You are viewing a plain text version of this content. The canonical link for it is here.
Posted to dev@uima.apache.org by Hannes Korte <ha...@iais.fraunhofer.de> on 2010/04/07 13:57:30 UTC

Possibly a bug in subiterator

Hi,

I noticed a strange behavior of the annotation index subiterator in
uimaj 2.2.2 and 2.3.0.

Consider the sentence: 'Testing the UIMA-Framework'
with tokens: 'Testing' 'the' 'UIMA-Framework'
and the named entity: 'UIMA'

The type priorities list NamedEntity on top of the Token type.

If I call the Token subiterator for the NamedEntity 'UIMA' with
strict=false, I get an empty result.
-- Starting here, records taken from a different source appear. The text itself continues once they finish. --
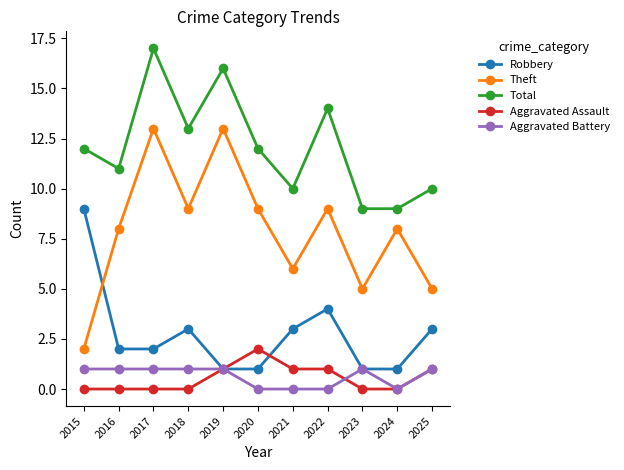

The Total series shows 9 at 2024. True or false?

True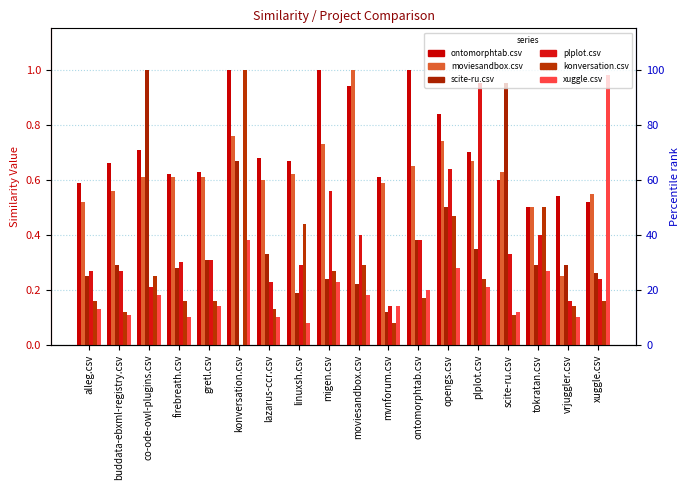

Reading left to right, what are all the values shown in this chart?

ontomorphtab.csv: alleg.csv=0.6	buddata-ebxml-registry.csv=0.7	co-ode-owl-plugins.csv=0.7	firebreath.csv=0.6	gretl.csv=0.6	konversation.csv=1.0	lazarus-ccr.csv=0.7	linuxsh.csv=0.7	migen.csv=1.0	moviesandbox.csv=0.9	mvnforum.csv=0.6	ontomorphtab.csv=1.0	opengs.csv=0.8	plplot.csv=0.7	scite-ru.csv=0.6	tokratan.csv=0.5	vrjuggler.csv=0.5	xuggle.csv=0.5
moviesandbox.csv: alleg.csv=0.5	buddata-ebxml-registry.csv=0.6	co-ode-owl-plugins.csv=0.6	firebreath.csv=0.6	gretl.csv=0.6	konversation.csv=0.8	lazarus-ccr.csv=0.6	linuxsh.csv=0.6	migen.csv=0.7	moviesandbox.csv=1.0	mvnforum.csv=0.6	ontomorphtab.csv=0.7	opengs.csv=0.7	plplot.csv=0.7	scite-ru.csv=0.6	tokratan.csv=0.5	vrjuggler.csv=0.2	xuggle.csv=0.6
scite-ru.csv: alleg.csv=0.2	buddata-ebxml-registry.csv=0.3	co-ode-owl-plugins.csv=1.0	firebreath.csv=0.3	gretl.csv=0.3	konversation.csv=0.7	lazarus-ccr.csv=0.3	linuxsh.csv=0.2	migen.csv=0.2	moviesandbox.csv=0.2	mvnforum.csv=0.1	ontomorphtab.csv=0.4	opengs.csv=0.5	plplot.csv=0.3	scite-ru.csv=0.9	tokratan.csv=0.3	vrjuggler.csv=0.3	xuggle.csv=0.3
plplot.csv: alleg.csv=0.3	buddata-ebxml-registry.csv=0.3	co-ode-owl-plugins.csv=0.2	firebreath.csv=0.3	gretl.csv=0.3	konversation.csv=0.0	lazarus-ccr.csv=0.2	linuxsh.csv=0.3	migen.csv=0.6	moviesandbox.csv=0.4	mvnforum.csv=0.1	ontomorphtab.csv=0.4	opengs.csv=0.6	plplot.csv=0.9	scite-ru.csv=0.3	tokratan.csv=0.4	vrjuggler.csv=0.2	xuggle.csv=0.2
konversation.csv: alleg.csv=0.2	buddata-ebxml-registry.csv=0.1	co-ode-owl-plugins.csv=0.2	firebreath.csv=0.2	gretl.csv=0.2	konversation.csv=1.0	lazarus-ccr.csv=0.1	linuxsh.csv=0.4	migen.csv=0.3	moviesandbox.csv=0.3	mvnforum.csv=0.1	ontomorphtab.csv=0.2	opengs.csv=0.5	plplot.csv=0.2	scite-ru.csv=0.1	tokratan.csv=0.5	vrjuggler.csv=0.1	xuggle.csv=0.2
xuggle.csv: alleg.csv=0.1	buddata-ebxml-registry.csv=0.1	co-ode-owl-plugins.csv=0.2	firebreath.csv=0.1	gretl.csv=0.1	konversation.csv=0.4	lazarus-ccr.csv=0.1	linuxsh.csv=0.1	migen.csv=0.2	moviesandbox.csv=0.2	mvnforum.csv=0.1	ontomorphtab.csv=0.2	opengs.csv=0.3	plplot.csv=0.2	scite-ru.csv=0.1	tokratan.csv=0.3	vrjuggler.csv=0.1	xuggle.csv=1.0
According to the docs, the
definition of Tokens contained in the NamendEntity is in the
strict=false setting defined as:

  annot.getBegin() <= b.getBegin() <= annot.getEnd()

for NamedEntity annot and Token b. This is true for 'UIMA' and
'UIMA-Framework', but the subiterator is empty.

If I change the NamedEntity to ' UIMA' (including the preceeding space),
then it works correctly, and the Token 'UIMA-Framework' is contained in
the subiterator.

I appended a simple java class with all needed files to demonstrate the
problem. Any ideas?

Best regards,
Hannes




Re: Possibly a bug in subiterator

Posted by Thilo Goetz <tw...@gmx.de>.
Hi,

thanks for reporting this.  Please open a JIRA issue and
attach the files, I'll take a look (just paste the text
from your email as issue description).  Thanks.

--Thilo

On 4/7/2010 13:57, Hannes Korte wrote:
> Hi,
> 
> I noticed a strange behavior of the annotation index subiterator in
> uimaj 2.2.2 and 2.3.0.
> 
> Consider the sentence: 'Testing the UIMA-Framework'
> with tokens: 'Testing' 'the' 'UIMA-Framework'
> and the named entity: 'UIMA'
> 
> The type priorities list NamedEntity on top of the Token type.
> 
> If I call the Token subiterator for the NamedEntity 'UIMA' with
> strict=false, I get an empty result. According to the docs, the
> definition of Tokens contained in the NamendEntity is in the
> strict=false setting defined as:
> 
>   annot.getBegin() <= b.getBegin() <= annot.getEnd()
> 
> for NamedEntity annot and Token b. This is true for 'UIMA' and
> 'UIMA-Framework', but the subiterator is empty.
> 
> If I change the NamedEntity to ' UIMA' (including the preceeding space),
> then it works correctly, and the Token 'UIMA-Framework' is contained in
> the subiterator.
> 
> I appended a simple java class with all needed files to demonstrate the
> problem. Any ideas?
> 
> Best regards,
> Hannes
> 
> 
>